Pulitzer prize-winning poet John Ashbery has described Myles's work as making one "uncomfortable and awake ... chanting softly and beautifully the harsh if humorous realities that combine to make whatever life a poet can piece together today."[53] They have been called "a cult figure to a generation of post-punk female writer-performers" by Holland Cotter of The New York Times.[54]
In a recent review of Snowflakes/different streets in the LA Review of Books, Brian Teare complicates these readings of Myles's persona in relation to their body of writing:
Though the book contains plenty of autobiographical detail concerning Myles' life as a writer and lesbian, such details remain themselves, no longer coalescing into myth. Instead, the book's saturated with this desire to gesture toward "it," to somehow get fragmentary words to capture some essential aspect of "the thing," and Myles' genius lies in making the grand gesture that includes the trivial detail and the sublime at once, their juxtaposition underscoring how we are small and made large by connection, paradoxically isolate and dependent.[55]

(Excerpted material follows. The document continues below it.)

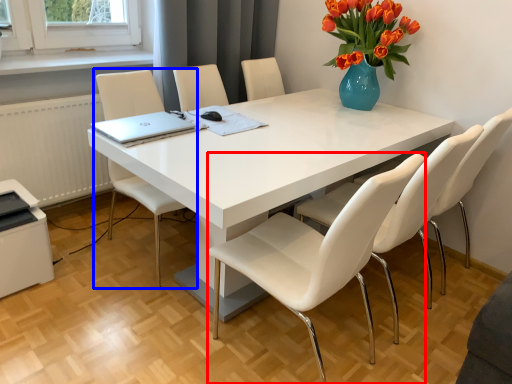
Question: Which of the following is the closest to the observer, chair (highlighted by a red box) or chair (highlighted by a blue box)?

Choices:
 (A) chair
 (B) chair

Answer: (A)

Inferno has been described by Craig Epplin as representing,
[their] attempt at sketching alternative sorts of existence in common. They do so not through simple prescription, but rather by modeling the act of assembly itself ... 'I was addition and subtraction,' [Myles] writes in one scene set in a New York apartment, 'sunlight, bumpy white walls, millions of windows, Cafe Bustelo, my feet ... ' (The list goes on.) This inventory, at once abstract and radically concrete, involves more than just what surrounds the speaker. It's conceived, rather, as what they were. There wasn't a person in a room, in other words. There was a complex of person and room together: the sun shining down plus the walls plus a coffee can plus feet plus more.[56]

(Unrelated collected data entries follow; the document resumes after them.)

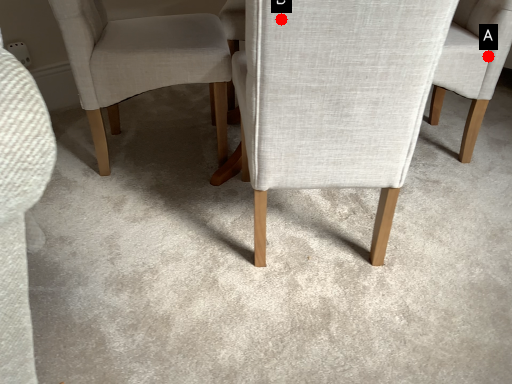
Question: Two points are circled on the image, labeled by A and B beside each circle. Which point appears farthest from the camera in this image?

Choices:
 (A) A is further
 (B) B is further

Answer: (A)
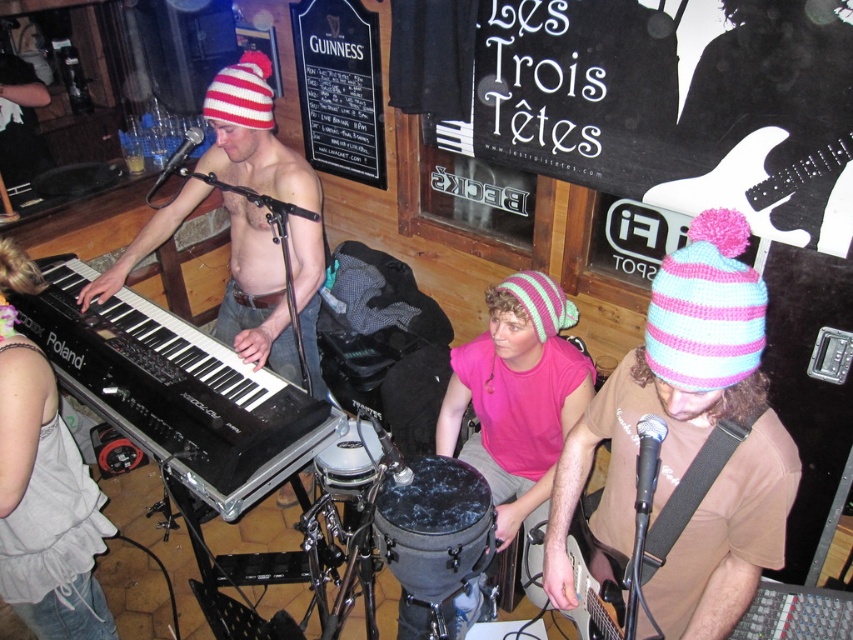
Question: Which object is farther from the camera taking this photo?

Choices:
 (A) matte black keyboard at left
 (B) pink knitted hat at center

Answer: (A)

Question: Which of these objects is positioned closest to the striped knit beanie at upper left?

Choices:
 (A) pink and light blue knitted beanie at right
 (B) pink knitted beanie at center
 (C) pink knit beanie at center
 (D) shiny black keyboard at left

Answer: (D)

Question: Which of the following is the farthest from the observer?

Choices:
 (A) (24, 259)
 (B) (656, 397)
 (C) (241, 115)

Answer: (C)

Question: Does black chalkboard at upper center have a lesser width compared to pink knitted beanie at center?

Choices:
 (A) yes
 (B) no

Answer: (B)

Question: Does pink knit beanie at center have a larger size compared to pink and light blue knitted beanie at right?

Choices:
 (A) yes
 (B) no

Answer: (A)

Question: Can you confirm if pink knit beanie at center is wider than pink knitted beanie at center?

Choices:
 (A) no
 (B) yes

Answer: (B)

In a review of Chelsea Girls in The Los Angeles Times, Erika Taylor wrote:
Myles' collection of short stories is so unabashedly solipsistic, so confident in its own self-absorption, that she takes chances and has payoffs few other writers would be willing to risk. . . It would be easy to dismiss "Chelsea Girls" as poetic hot air if Myles weren't so smart and funny. Somehow, she manages to hold our attention in spite of the closed-in quality of her work. This is writing with big courage, big talent and a big self-image. It would be really interesting to see what Myles might do facing the world instead of the mirror.[57]
Charles Shipman, in a review of Cool for You in The St. Louis Post-Dispatch, wrote:
Although the writing is sometimes too fragmented to follow and occasionally becomes a tad melodramatic (oh, those awful nuns!), Myles has an undeniable gift for capturing the small details and mundane events that shape our lives. She's also capable of writing with tremendous sensitivity, and because she never slips into sentimentality, her tender passages are all the more affecting. . . By the end of "Cool for You" you do feel as though you know Eileen Myles, and you're glad you took the time to listen to her story.[58]
In The Boston Globe, Matthew Gilbert called Afterglow: A Dog Memoir, a book about Myles' pet pit bull Rosie,
a challenging read that spirals up into big and little thoughts all inspired by her beloved companion, bringing in seemingly unrelated topics along the way such as the "self -war" of Kurt Cobain, libraries, gender identity, Abu Ghraib, George W. Bush's farts, and, at some length, sea foam. . .Myles writes that she doesn't want to stop talking to Rosie, that she has written the book, she says, "to keep talking to her." Luckily for us, we can eavesdrop on that long, wry, far-flung, and wonderfully loving conversation.[59]
Source:[60]
Their name appears in the lyrics of the Le Tigre song "Hot Topic."[68]
The second season of the TV series Transparent featured a character based on Myles.[69]
Myles appears in the film Masculinity/Femininity (2014).